DATA FOR REVIEW —
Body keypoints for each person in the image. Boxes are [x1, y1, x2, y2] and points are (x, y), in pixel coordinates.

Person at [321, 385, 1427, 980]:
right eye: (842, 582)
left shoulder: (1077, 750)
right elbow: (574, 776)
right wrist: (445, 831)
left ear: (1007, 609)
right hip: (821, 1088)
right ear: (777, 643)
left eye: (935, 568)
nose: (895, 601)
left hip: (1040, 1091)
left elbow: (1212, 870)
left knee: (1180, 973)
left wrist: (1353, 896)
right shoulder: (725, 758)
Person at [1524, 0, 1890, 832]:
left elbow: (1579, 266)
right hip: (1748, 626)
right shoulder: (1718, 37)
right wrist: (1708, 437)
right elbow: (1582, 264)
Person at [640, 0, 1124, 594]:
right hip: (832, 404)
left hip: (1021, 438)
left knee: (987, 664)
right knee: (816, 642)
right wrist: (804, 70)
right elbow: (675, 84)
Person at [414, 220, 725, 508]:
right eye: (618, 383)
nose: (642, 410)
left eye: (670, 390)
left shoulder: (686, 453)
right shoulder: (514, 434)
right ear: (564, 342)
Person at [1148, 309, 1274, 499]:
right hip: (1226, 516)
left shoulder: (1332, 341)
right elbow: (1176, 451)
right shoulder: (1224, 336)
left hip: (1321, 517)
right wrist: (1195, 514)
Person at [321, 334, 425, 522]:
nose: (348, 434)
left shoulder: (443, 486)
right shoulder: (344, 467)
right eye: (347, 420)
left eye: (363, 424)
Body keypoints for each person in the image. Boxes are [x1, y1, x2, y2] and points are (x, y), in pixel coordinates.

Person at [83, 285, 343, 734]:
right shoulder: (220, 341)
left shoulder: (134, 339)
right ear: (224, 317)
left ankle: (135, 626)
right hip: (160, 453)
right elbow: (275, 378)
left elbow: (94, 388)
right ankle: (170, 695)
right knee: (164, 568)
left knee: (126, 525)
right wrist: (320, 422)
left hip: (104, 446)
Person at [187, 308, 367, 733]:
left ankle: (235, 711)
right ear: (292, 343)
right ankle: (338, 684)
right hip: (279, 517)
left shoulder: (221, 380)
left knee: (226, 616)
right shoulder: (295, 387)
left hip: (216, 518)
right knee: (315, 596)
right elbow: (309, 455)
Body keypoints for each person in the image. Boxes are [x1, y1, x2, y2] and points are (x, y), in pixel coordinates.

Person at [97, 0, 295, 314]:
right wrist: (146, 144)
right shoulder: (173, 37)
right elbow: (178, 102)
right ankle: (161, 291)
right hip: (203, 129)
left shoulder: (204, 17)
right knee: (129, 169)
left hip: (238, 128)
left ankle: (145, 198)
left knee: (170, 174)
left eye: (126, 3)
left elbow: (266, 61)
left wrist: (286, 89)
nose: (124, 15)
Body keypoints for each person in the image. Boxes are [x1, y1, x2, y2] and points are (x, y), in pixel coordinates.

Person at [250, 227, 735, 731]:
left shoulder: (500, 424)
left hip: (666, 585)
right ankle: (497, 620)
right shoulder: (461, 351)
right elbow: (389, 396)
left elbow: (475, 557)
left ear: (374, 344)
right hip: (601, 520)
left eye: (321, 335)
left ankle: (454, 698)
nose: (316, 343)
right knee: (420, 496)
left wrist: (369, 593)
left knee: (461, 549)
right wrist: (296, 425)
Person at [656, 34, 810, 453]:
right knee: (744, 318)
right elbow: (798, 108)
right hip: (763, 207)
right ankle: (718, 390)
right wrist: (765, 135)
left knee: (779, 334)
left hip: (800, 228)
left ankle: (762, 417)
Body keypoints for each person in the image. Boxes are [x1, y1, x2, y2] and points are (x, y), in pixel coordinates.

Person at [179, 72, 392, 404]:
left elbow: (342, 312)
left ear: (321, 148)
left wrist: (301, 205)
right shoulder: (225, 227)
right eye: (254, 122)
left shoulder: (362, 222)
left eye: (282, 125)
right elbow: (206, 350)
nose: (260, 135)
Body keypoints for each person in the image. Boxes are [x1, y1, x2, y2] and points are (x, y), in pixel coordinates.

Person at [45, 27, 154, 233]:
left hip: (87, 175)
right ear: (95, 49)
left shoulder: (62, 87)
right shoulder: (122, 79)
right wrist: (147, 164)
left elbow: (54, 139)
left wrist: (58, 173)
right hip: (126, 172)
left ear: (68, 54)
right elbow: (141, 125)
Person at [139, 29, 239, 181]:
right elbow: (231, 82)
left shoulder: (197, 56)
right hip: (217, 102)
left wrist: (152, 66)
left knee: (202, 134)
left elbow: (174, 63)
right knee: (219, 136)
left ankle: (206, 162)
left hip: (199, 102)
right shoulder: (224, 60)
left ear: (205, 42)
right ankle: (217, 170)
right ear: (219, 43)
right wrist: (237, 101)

DIRECTIONS FOR THIS TASK — Each record needs to be duplicated exactly as given.

RESULT OF THE TASK —
Body keypoints for each person in the image. Boxes are [x1, y1, x2, y2] and points are (x, y), in pixel coordinates.

Person at [321, 385, 1427, 980]:
right eye: (842, 582)
left shoulder: (1077, 750)
right elbow: (574, 776)
right wrist: (445, 831)
left ear: (1007, 609)
right hip: (821, 1088)
right ear: (777, 643)
left eye: (935, 568)
nose: (895, 601)
left hip: (1040, 1091)
left elbow: (1212, 870)
left knee: (1180, 973)
left wrist: (1353, 896)
right shoulder: (725, 758)
Person at [1524, 0, 1890, 832]:
left elbow: (1579, 266)
right hip: (1748, 626)
right shoulder: (1718, 37)
right wrist: (1708, 437)
right elbow: (1582, 264)
Person at [640, 0, 1124, 594]:
right hip: (832, 404)
left hip: (1021, 438)
left knee: (987, 664)
right knee: (816, 642)
right wrist: (804, 70)
right elbow: (675, 84)
Person at [414, 220, 725, 508]:
right eye: (618, 383)
nose: (642, 410)
left eye: (670, 390)
left shoulder: (686, 453)
right shoulder: (514, 434)
right ear: (564, 342)
Person at [1148, 309, 1274, 499]:
right hip: (1226, 516)
left shoulder: (1332, 341)
right elbow: (1176, 451)
right shoulder: (1224, 336)
left hip: (1321, 517)
right wrist: (1195, 514)
Person at [321, 334, 425, 522]:
nose: (348, 434)
left shoulder: (443, 486)
right shoulder: (344, 467)
right eye: (347, 420)
left eye: (363, 424)
Body keypoints for each person in the image. Boxes are [x1, y1, x2, y2] and points are (x, y), in pixel coordinates.

Person at [83, 285, 343, 734]:
right shoulder: (220, 341)
left shoulder: (134, 339)
right ear: (224, 317)
left ankle: (135, 626)
right hip: (160, 453)
right elbow: (275, 378)
left elbow: (94, 388)
right ankle: (170, 695)
right knee: (164, 568)
left knee: (126, 525)
right wrist: (320, 422)
left hip: (104, 446)
Person at [187, 308, 367, 733]:
left ankle: (235, 711)
right ear: (292, 343)
right ankle: (338, 684)
right hip: (279, 517)
left shoulder: (221, 380)
left knee: (226, 616)
right shoulder: (295, 387)
left hip: (216, 518)
right knee: (315, 596)
right elbow: (309, 455)
Body keypoints for each person in the image. Boxes are [x1, y1, x2, y2] and points are (x, y), in pixel coordinates.

Person at [97, 0, 295, 314]:
right wrist: (146, 144)
right shoulder: (173, 37)
right elbow: (178, 102)
right ankle: (161, 291)
right hip: (203, 129)
left shoulder: (204, 17)
right knee: (129, 169)
left hip: (238, 128)
left ankle: (145, 198)
left knee: (170, 174)
left eye: (126, 3)
left elbow: (266, 61)
left wrist: (286, 89)
nose: (124, 15)
Body keypoints for each person in the image. Boxes are [x1, y1, x2, y2] and points are (x, y), in pixel coordinates.

Person at [250, 227, 735, 731]:
left shoulder: (500, 424)
left hip: (666, 585)
right ankle: (497, 620)
right shoulder: (461, 351)
right elbow: (389, 396)
left elbow: (475, 557)
left ear: (374, 344)
right hip: (601, 520)
left eye: (321, 335)
left ankle: (454, 698)
nose: (316, 343)
right knee: (420, 496)
left wrist: (369, 593)
left knee: (461, 549)
right wrist: (296, 425)
Person at [656, 34, 810, 453]:
right knee: (744, 318)
right elbow: (798, 108)
right hip: (763, 207)
right ankle: (718, 390)
right wrist: (765, 135)
left knee: (779, 334)
left hip: (800, 228)
left ankle: (762, 417)
Body keypoints for each person in the image. Boxes are [x1, y1, x2, y2] and points are (x, y), in pixel coordinates.

Person at [179, 72, 392, 404]:
left elbow: (342, 312)
left ear: (321, 148)
left wrist: (301, 205)
right shoulder: (225, 227)
right eye: (254, 122)
left shoulder: (362, 222)
left eye: (282, 125)
right elbow: (206, 350)
nose: (260, 135)
Body keypoints for each person in the image. Boxes are [x1, y1, x2, y2] and points are (x, y), in pixel coordinates.

Person at [45, 27, 154, 233]:
left hip: (87, 175)
right ear: (95, 49)
left shoulder: (62, 87)
right shoulder: (122, 79)
right wrist: (147, 164)
left elbow: (54, 139)
left wrist: (58, 173)
right hip: (126, 172)
left ear: (68, 54)
right elbow: (141, 125)
Person at [139, 29, 239, 181]:
right elbow: (231, 82)
left shoulder: (197, 56)
right hip: (217, 102)
left wrist: (152, 66)
left knee: (202, 134)
left elbow: (174, 63)
right knee: (219, 136)
left ankle: (206, 162)
left hip: (199, 102)
right shoulder: (224, 60)
left ear: (205, 42)
right ankle: (217, 170)
right ear: (219, 43)
right wrist: (237, 101)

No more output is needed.